[Given passage]

Note that jpylyzer is unable to establish the compression ratio of individual layers, so the access schema only checks for the overall compression ratio (i.e. 20:1). The more specific schemas (300Colour, 600Gray, etc.) contain additional checks for resolution values, the number of colour components and embedded ICC profiles.

## Usage examples

### List available profiles

jprofile d:\myBatch mybatch -p list

This results in a list of all available profiles (these are stored in the installation folder's *profiles* directory):

Available profiles:

kb_600Gray_2014.xml
kb_300Gray_2014.xml
kb_300Colour_2014.xml
kb_600Colour_2014.xml
kb_generic_2014.xml


### Analyse batch

jprofile d:\myBatch mybatch -p kb_300Colour_2014.xml

This will result in the creation of 2 output files:

- `mybatch_status.csv` (status output file)

[/Given passage]
[Material shown]

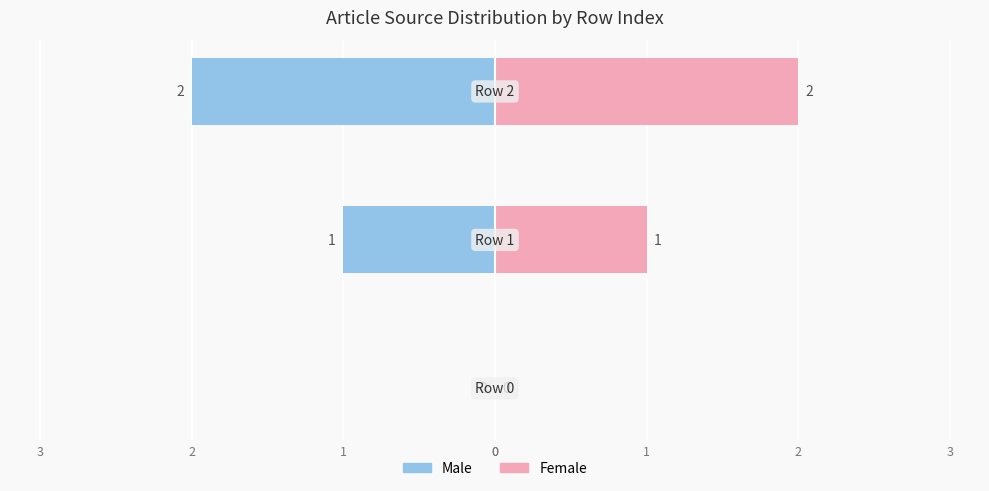

Reading left to right, extract all data points from this chart.

Male: 0=0	1=-1	2=-2
Female: 0=0	1=1	2=2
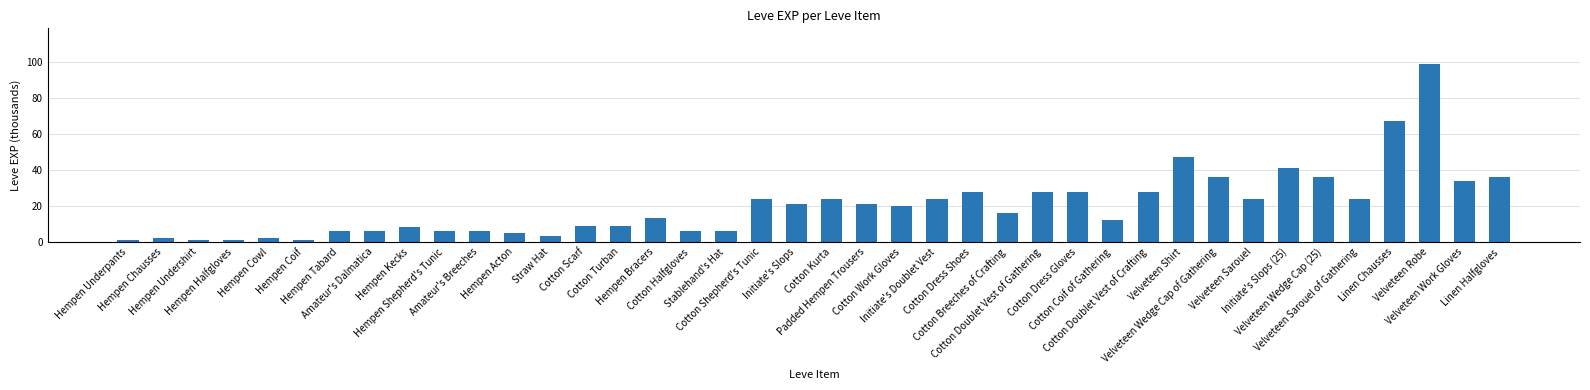

What is the label of the 34th bar from the right?

Hempen Tabard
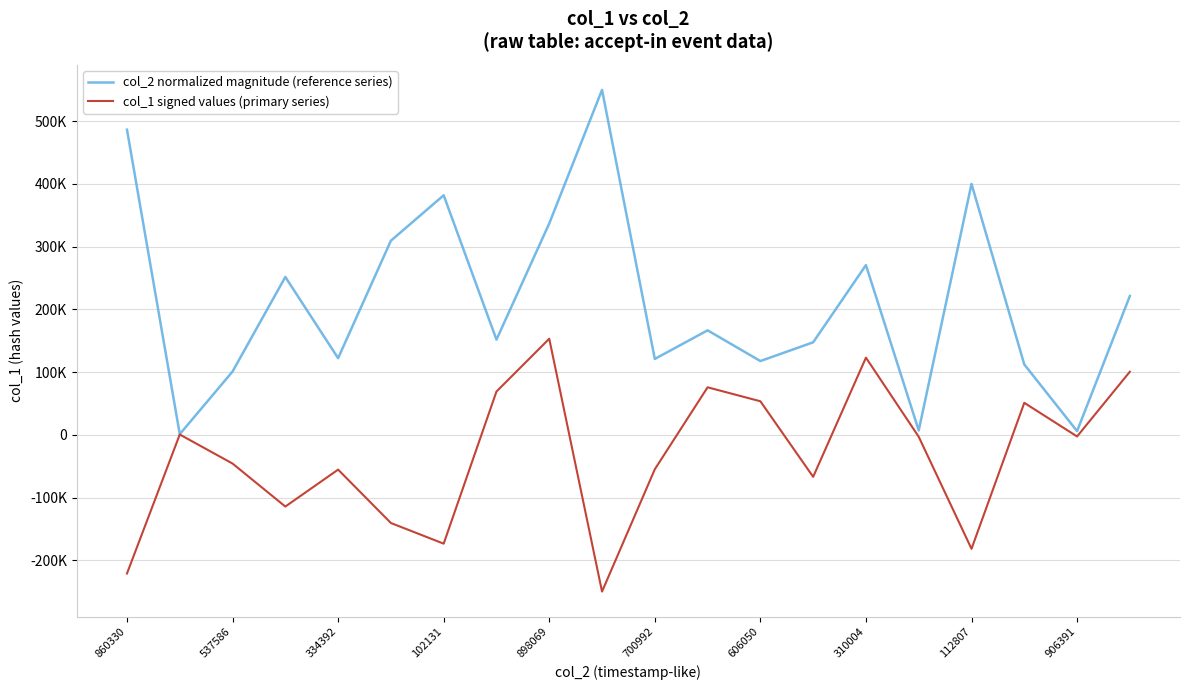

What are all the series names shown in the legend?

col_2 normalized magnitude (reference series), col_1 signed values (primary series)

[/Material shown]

*Instructions*
A. List every profile file name that the jprofile usage notes give as available.
B. Resume the jprofile usage notes immediately after their final line and carry them forward.

*Answers to this exercise*
A.
kb_600Gray_2014.xml
kb_300Gray_2014.xml
kb_300Colour_2014.xml
kb_600Colour_2014.xml
kb_generic_2014.xml

B.
- `mybatch_failed.txt` (detailed output on images that failed quality asessment)

## Status output file

This is a comma-separated file with the assessment status of each analysed image. The assessment status is either *pass* (passed all tests) or *fail* (failed one or more tests). Here's an example:

F:\test\access\MMKB03_000004896_00015_access.jp2,pass
F:\test\access\MMKB03_000004896_00115_access.jp2,pass
F:\test\access\MMKB03_000004896_00215_access.jp2,pass
F:\test\targets-jp2\MMKB03_MTF_RGB_20120626_02_01.jp2,fail
F:\test\master\MMKB03_000004896_00015_master.jp2,pass


## Failure output file

Any image that failed one or more tests are reported in the failure output file. For each failed image, it contains a full reference to the file path, followed by the specific errors. An example:


F:\test\targets-jp2\MMKB03_MTF_RGB_20120626_02_01.jp2
*** Schema validation errors:
Test "layers = '11'" failed (wrong number of layers)
Test "transformation = '5-3 reversible'" failed (wrong transformation)
Test "comment = 'KB_MASTER_LOSSLESS_01/01/2015'" failed (wrong codestream comment string)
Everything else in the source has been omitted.